Sarah Zapotichny, a former IRO and current Vice President of Business Development & Corporate Strategy at Calgary-based GreenWorks ESG, observes that another persuasive element in any change scenario is a personal narrative. “It can potentially take an investor off the ledge when you take the time to be human and relatable,” she says.
To tell a successful story, an IRO should provide context and background in a natural and even conversational style, says Zapotichny. In this situation especially, she advises againownst corporate jargon, which so many businesspeople hide behind, because it can undermine the bonds that a narrative creates.

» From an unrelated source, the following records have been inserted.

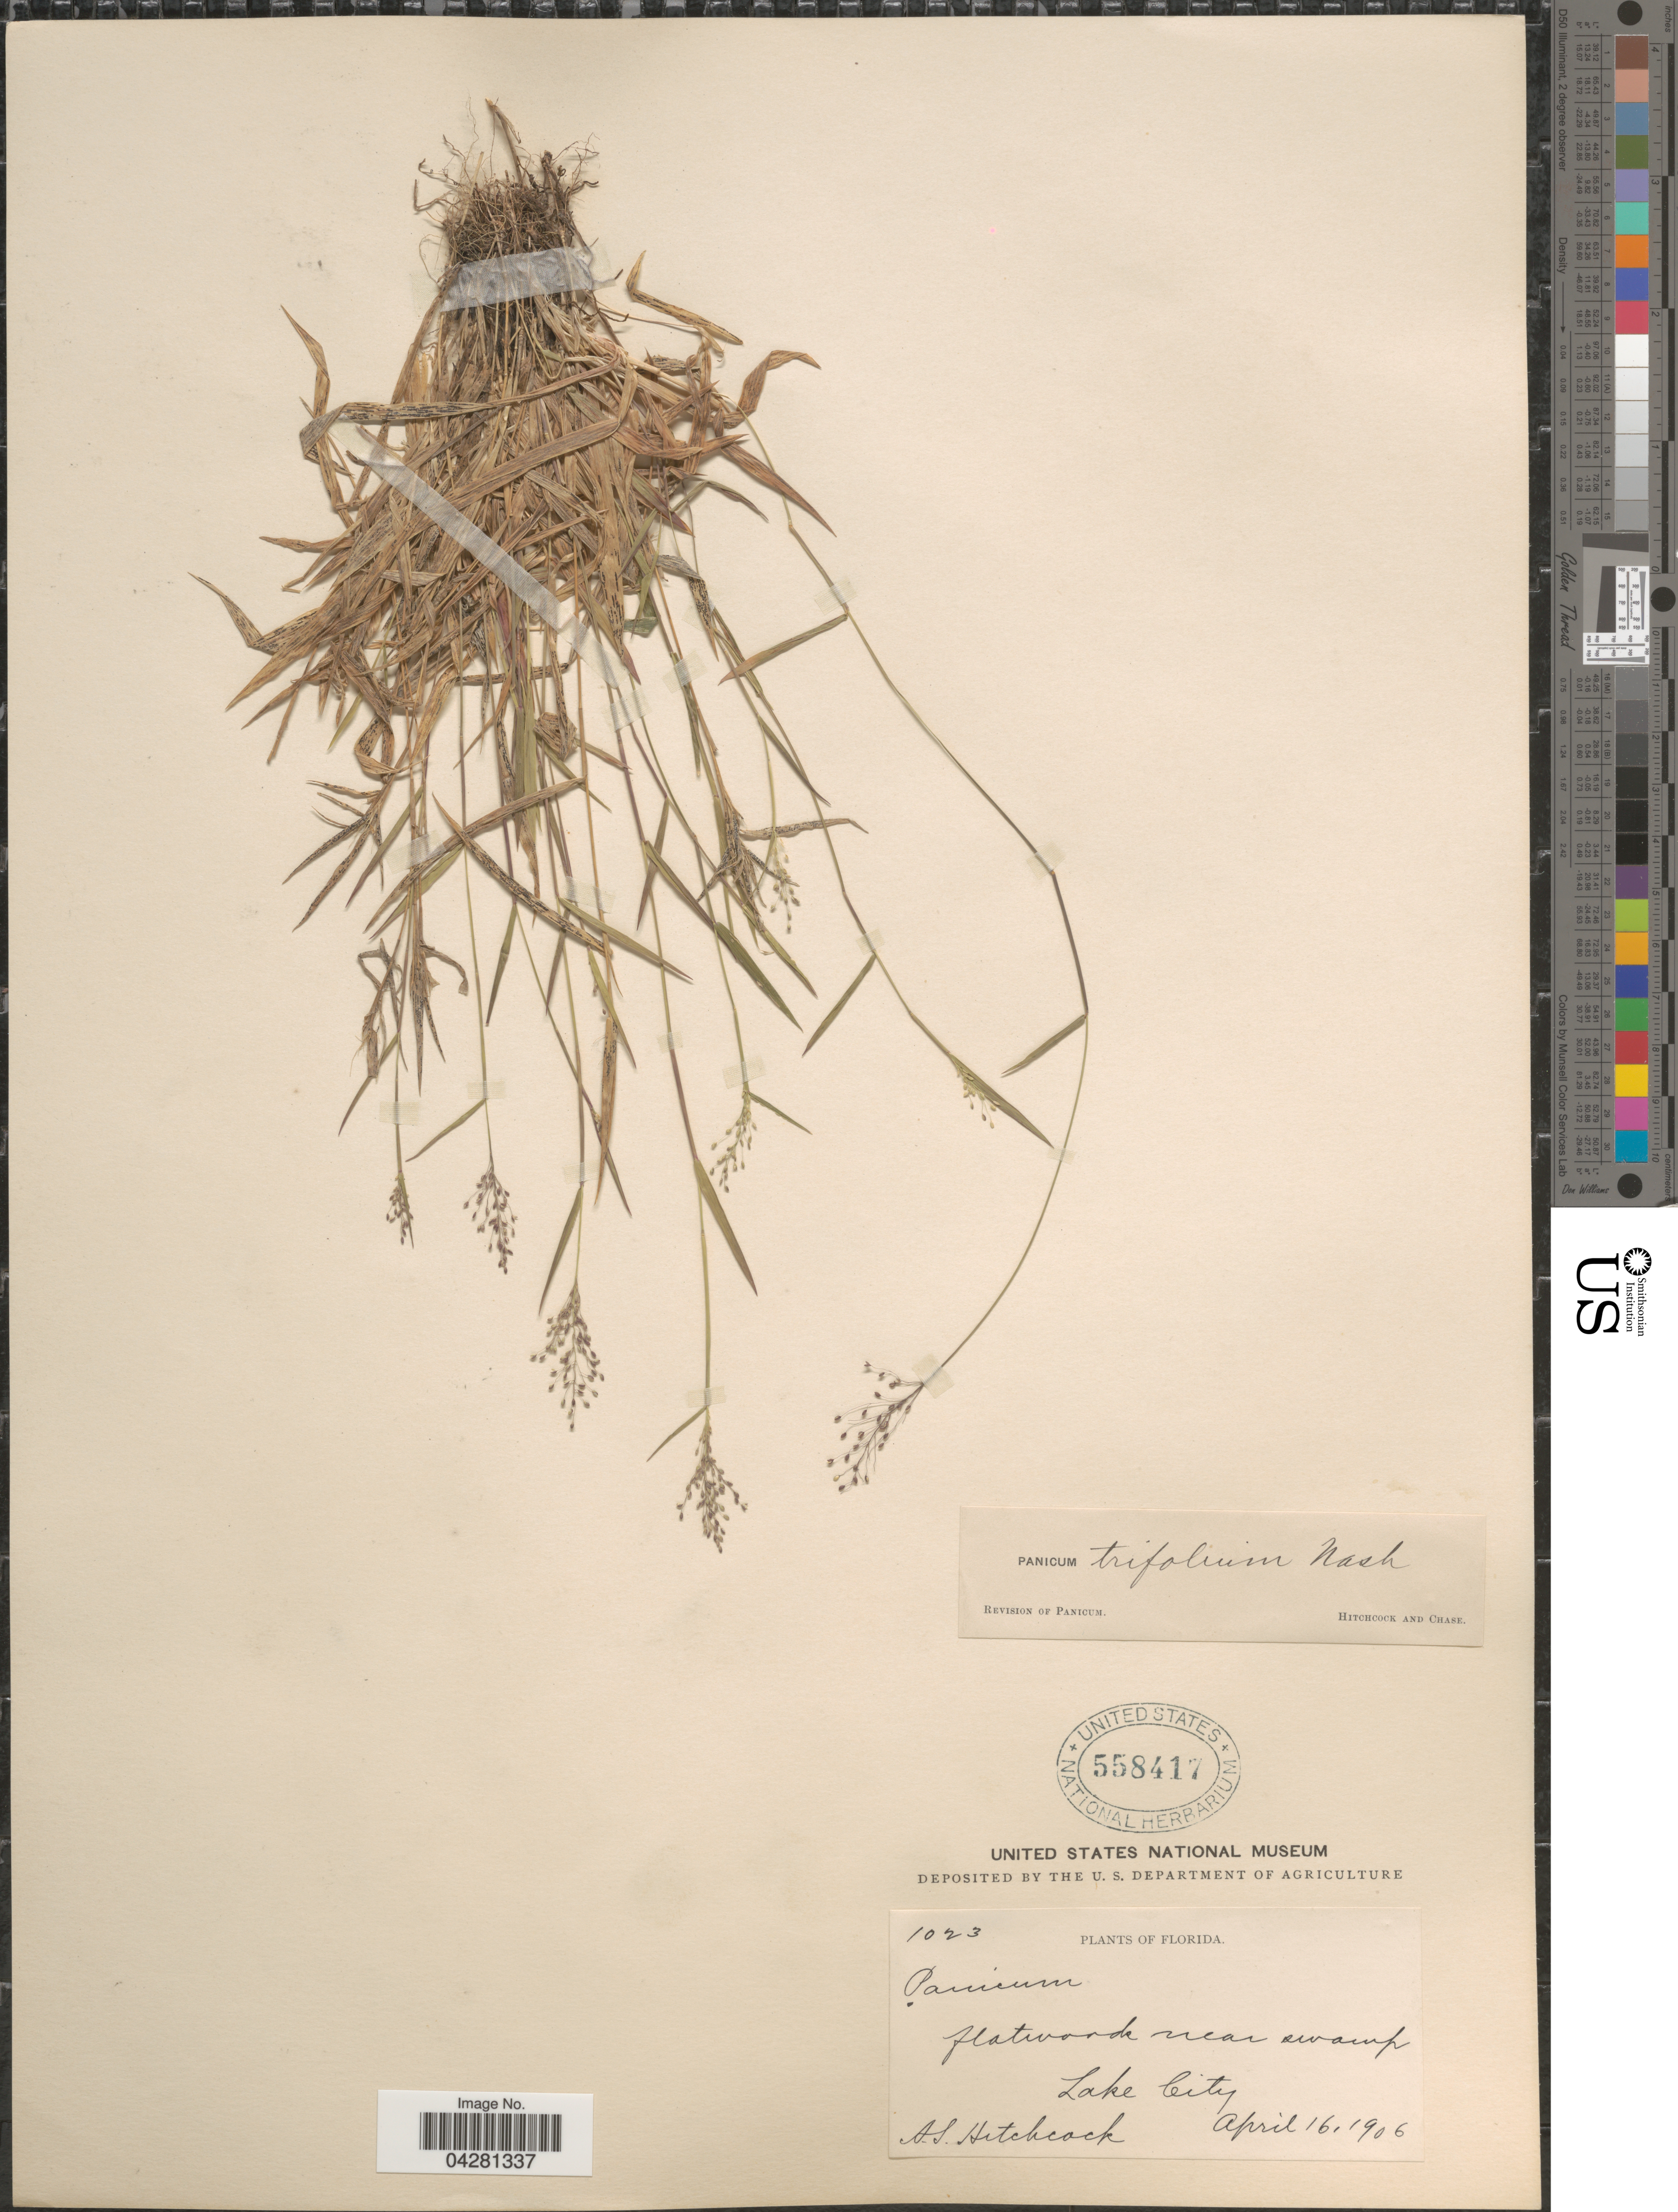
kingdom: Plantae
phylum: Tracheophyta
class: Liliopsida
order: Poales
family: Poaceae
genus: Dichanthelium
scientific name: Dichanthelium dichotomum var. unciphyllum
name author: (Trin.) Davidse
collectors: A. S. Hitchcock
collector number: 1023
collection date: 1906-04-16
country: United States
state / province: Florida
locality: Lake City.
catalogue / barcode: US 558417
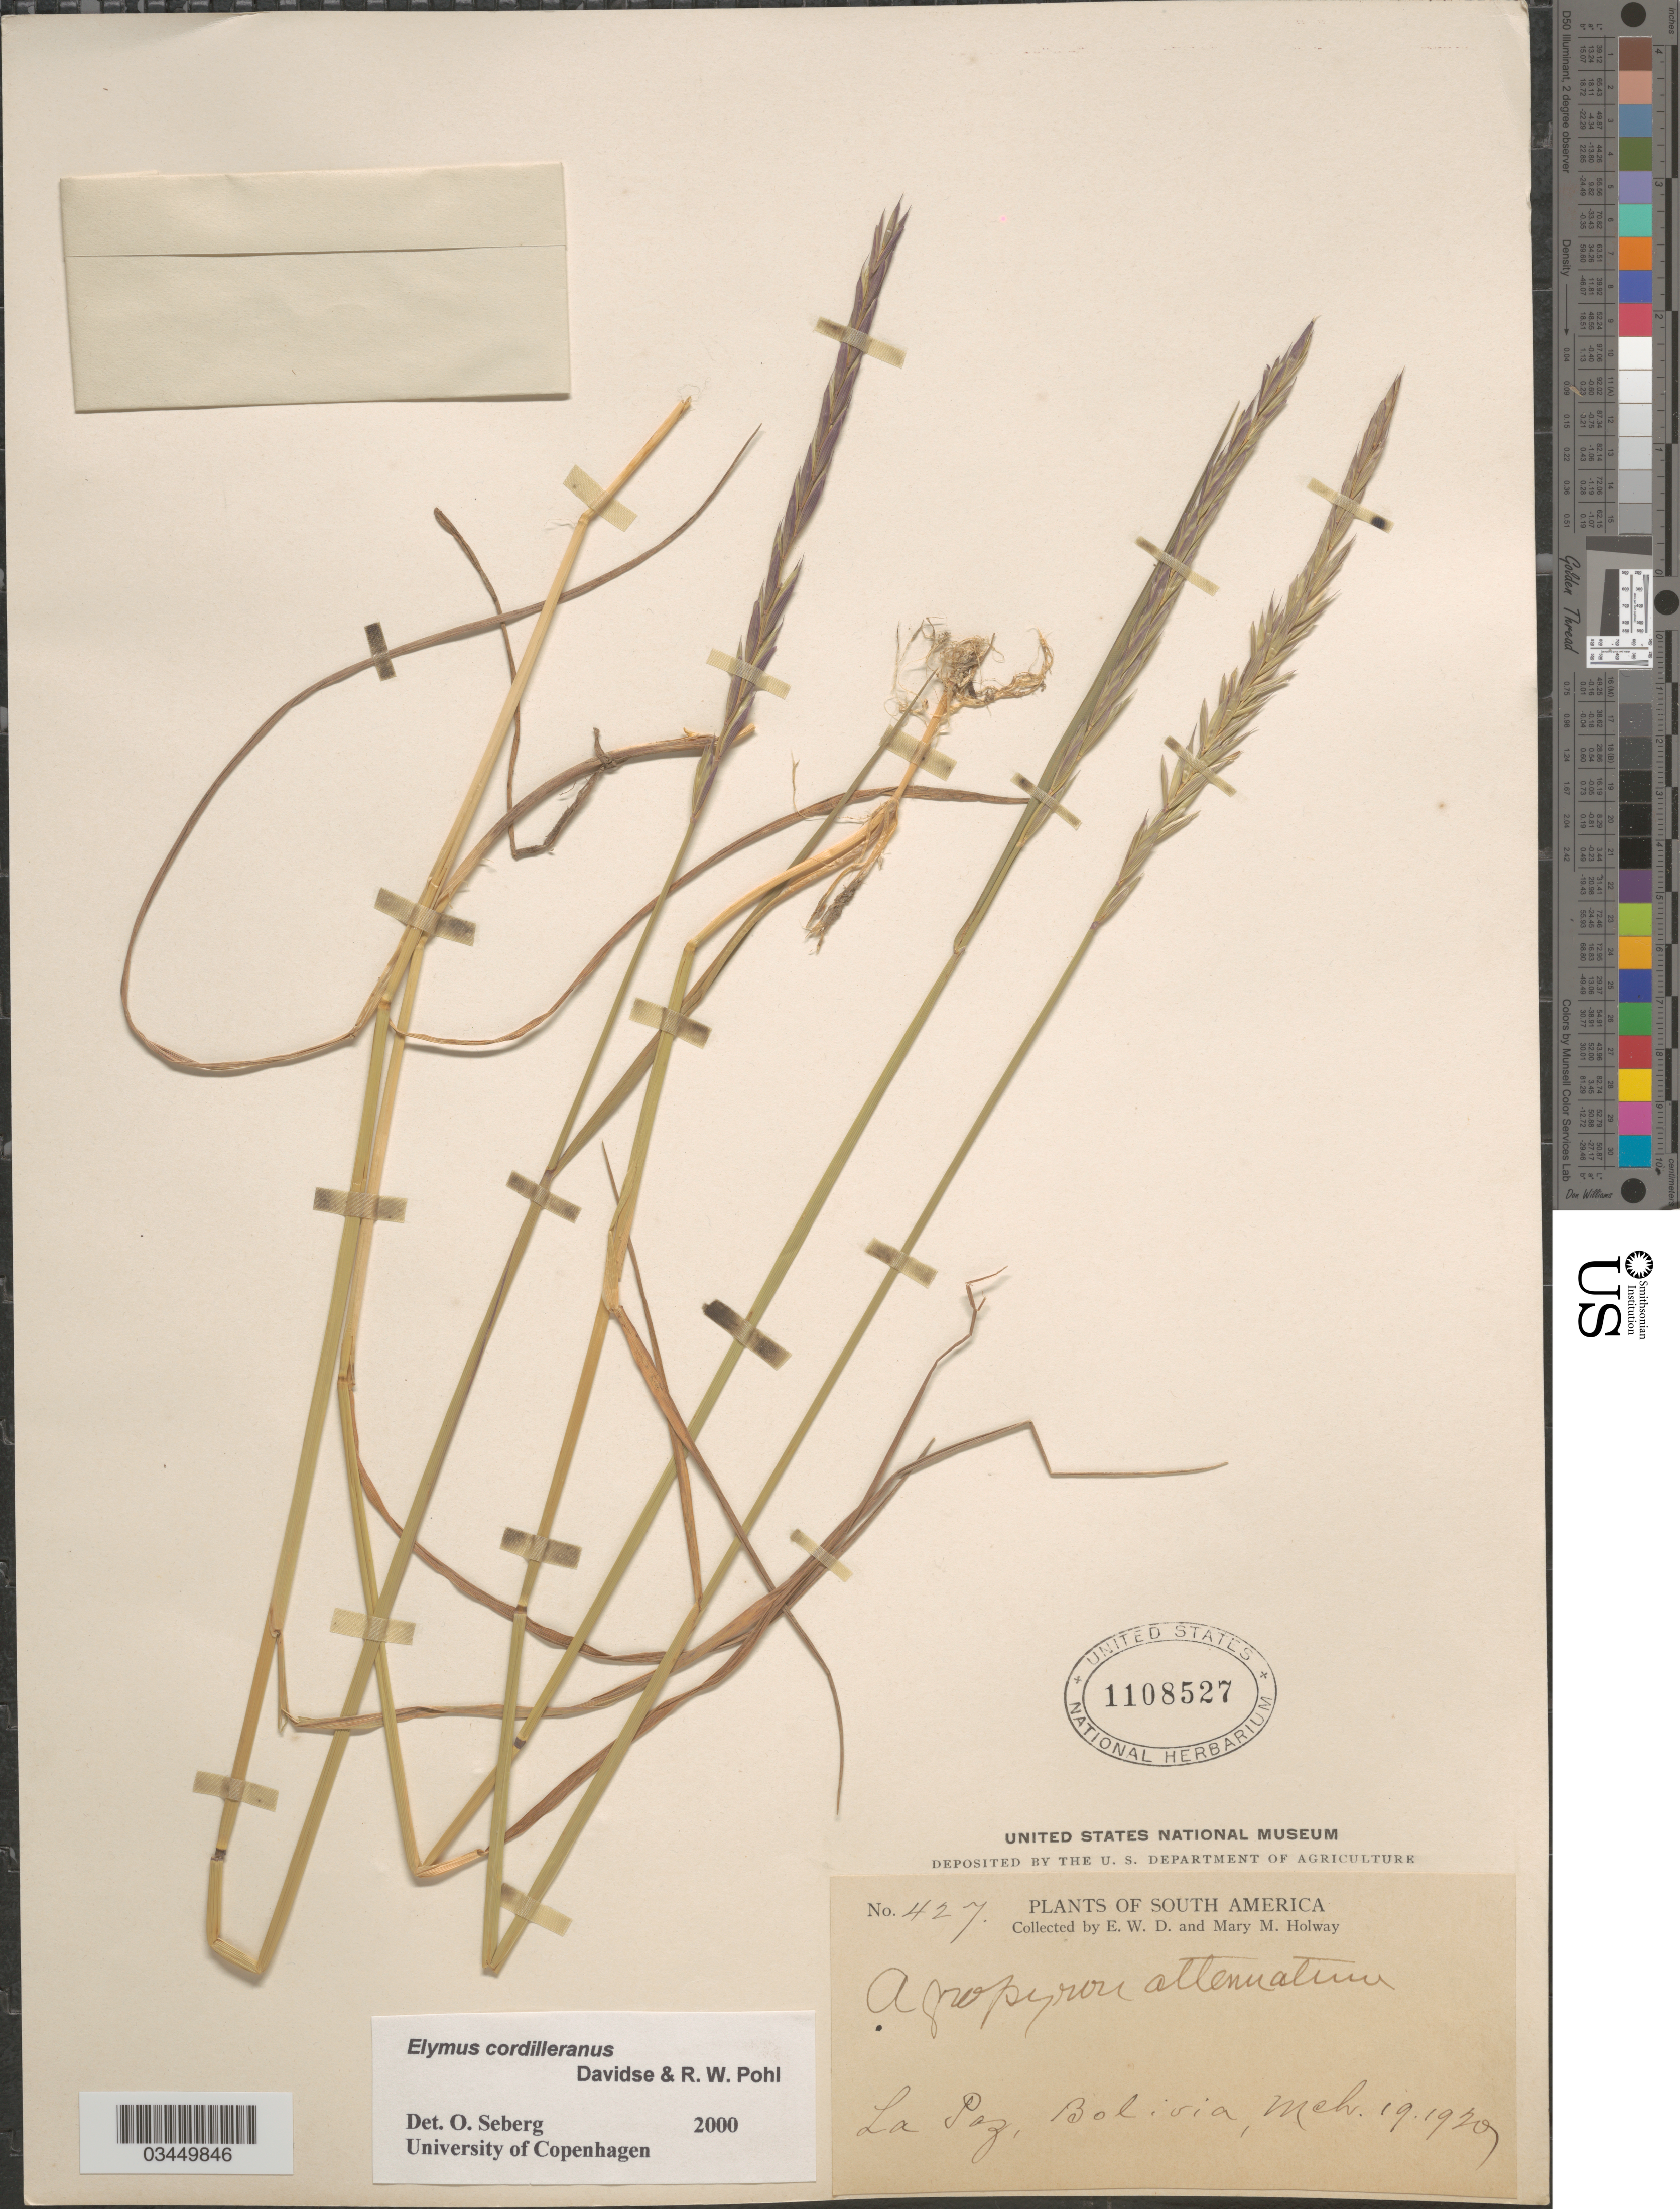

When it comes to storytelling, IROs have a unique role to play. That’s because IR professionals excel at transforming dry numbers into something far more compelling. Thuot Kucyi notes that stories often carry the most punch in one-on-one conversations, even when these meetings are held over Zoom.
A recent incident at Tricon highlights the importance of an engaged IR team. On April 12, Tricon’s stock suddenly dropped 12% for no apparent reason. Thuot Kucyi quickly realized that the stock had plummeted because bots were selling based on “an article that had nothing to do with us.”
As calls and emails started pouring in, she quickly provided a convincing explanation and quelled the panic.
“It’s an interesting example of how important IR is,” she says. “Everyone is moving towards AI and bots, but the robots do make mistakes. Having somebody in IR that investors can call and say, ‘Am I missing something? Why is your stock trading this way?’ is really valuable.”
Remember Your Audience: What Investors Want to Hear
Regardless of industry, addressing the rapidly evolving ESG space has served as a master class in how to communicate with investors about change. For this reason, ESG investors have a unique perspective about which change messages ring true, and which ring hollow.
Jessica Butts, Principal at Toronto-based ESG Global Advisors, explains that a strong change initiative should be backed by a well-articulated strategy and by concrete actions.
“Investors, especially institutional investors, are far more savvy than they once were at reading between the lines when commitments are made as to whether there’s actually the strategy and governance behind the commitments to make them happen,” says Butts. She notes that the backlash against greenwashing has implications for the types of change messages that fall flat.
In the realm of environmental change, she notes that investors want to see a core set of metrics, starting with the disclosure of greenhouse gas (GHG) emissions. More convincing still is an announcement of actual dollars committed to making a particular change happen. Finally, an extremely strong change message is one in which executives allow their own compensation to be tied to hitting agreed upon metrics, she says.
Butts also notes that investors are increasingly attuned to consistency in messaging. For instance, it’s a no-no when companies regularly change the goalposts for the dates when they’ll hit certain ESG milestones. Investors, she believes, appreciate that “commitments today might not be as ambitious or as sexy as Net Zero by 2050, but they’re much more likely to be achieved.”
In the end, the best source of information about what investors want to hear in uncertain moments is investors themselves, concludes Thuot Kucyi.
“Ask investors: ‘What do you want to see?’ You’ll be surprised by how open they are,” she says. “Central to communicating about change is really listening.”